A plurality of vectors into which genes encoding fusion proteins containing a toxic protein and a peptide have been integrated, or a plurality of vectors into which genes encoding a fusion protein including a toxic protein, a protease recognition sequence, and a peptide have been integrated. transforming a host cell with a vector library comprising;
culturing the transformed host cells to obtain colonies;
culturing the obtained colony and isolating toxic proteins from the culture;
A method for producing a toxic protein, the method comprising:
The toxic protein is a protein that is toxic to the host cell, and the plurality of vectors are vectors having different base sequences encoding the peptide, provided that the peptide contains at least two cysteines. Production method.

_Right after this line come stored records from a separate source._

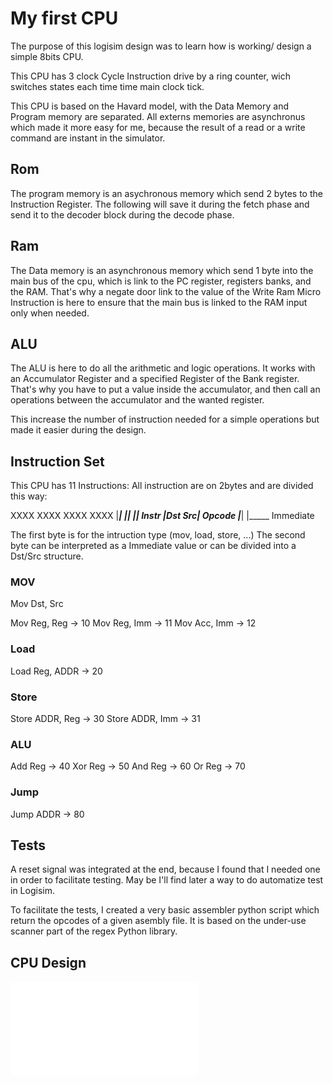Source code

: # My first CPU

The purpose of this logisim design was to learn how is working/ design
a simple 8bits CPU.

This CPU has 3 clock Cycle Instruction drive by a ring counter, wich
switches states each time time main clock tick.

This CPU is based on the Havard model, with the Data Memory and Program
memory are separated. All externs memories are asynchronus which made it
more easy for me, because the result of a read or a write command are
instant in the simulator.

## Rom

The program memory is an asychronous memory which send 2 bytes to the
Instruction Register.
The following will save it during the fetch phase and send it to the
decoder block during the decode phase.

## Ram

The Data memory is an asynchronous memory which send 1 byte into the
main bus of the cpu, which is link to the PC register, registers banks,
and the RAM. That's why a negate door link to the value of the Write Ram
Micro Instruction is here to ensure that the main bus is linked to the
RAM input only when needed.

## ALU

The ALU is here to do all the arithmetic and logic operations. It works
with an Accumulator Register and a specified Register of the Bank register.
That's why you have to put a value inside the accumulator, and then
call an operations between the accumulator and the wanted register.

This increase the number of instruction needed for a simple operations
but made it easier during the design.

## Instruction Set

This CPU has 11 Instructions:
All instruction are on 2bytes and are divided this way:

XXXX XXXX XXXX XXXX
|_______| |__| |__|
  Instr   |Dst Src|
  Opcode  |_______|
              |_____ Immediate

The first byte is for the intruction type (mov, load, store, ...)
The second byte can be interpreted as a Immediate value or can be
divided into a Dst/Src structure.

### MOV

Mov Dst, Src

Mov Reg, Reg -> 10
Mov Reg, Imm -> 11
Mov Acc, Imm -> 12

### Load

Load Reg, ADDR -> 20

### Store

Store ADDR, Reg -> 30
Store ADDR, Imm -> 31

### ALU

Add Reg -> 40
Xor Reg -> 50
And Reg -> 60
Or Reg -> 70

### Jump

Jump ADDR -> 80

## Tests

A reset signal was integrated at the end, because I found that I needed
one in order to facilitate testing. May be I'll find later a way to do
automatize test in Logisim.

To facilitate the tests, I created a very basic assembler python script
which return the opcodes of a given asembly file. It is based on the
under-use scanner part of the regex Python library.

## CPU Design

![image](magic_cpu_design.pgn)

The manufacturing method according to claim 1, wherein the host cell is E. coli. The production method according to claim 1 or 2, wherein the peptide has a length of 3 to 50 amino acids. A gene encoding a fusion protein comprising Piericin-1 and a peptide consisting of the amino acid sequence of SEQ ID NO: 1, a peptide consisting of the amino acid sequence of SEQ ID NO: 2, or a peptide consisting of the amino acid sequence of SEQ ID NO: 3, or Piericin-1, protease recognition host cells with a vector into which a gene encoding a fusion protein containing the sequence and the peptide consisting of the amino acid sequence of SEQ ID NO: 1, the peptide consisting of the amino acid sequence of SEQ ID NO: 2, or the peptide consisting of the amino acid sequence of SEQ ID NO: 3 is introduced. a step of transforming;
culturing the transformed host cells to obtain colonies;
culturing the obtained colony and isolating piericin-1 from the culture;
A method for producing piericin-1, comprising: Toxicity of Piericin-1 containing as an active ingredient one or more selected from the group consisting of a peptide consisting of the amino acid sequence of SEQ ID NO: 1, a peptide consisting of the amino acid sequence of SEQ ID NO: 2, and a peptide consisting of the amino acid sequence of SEQ ID NO: 3. inhibitor.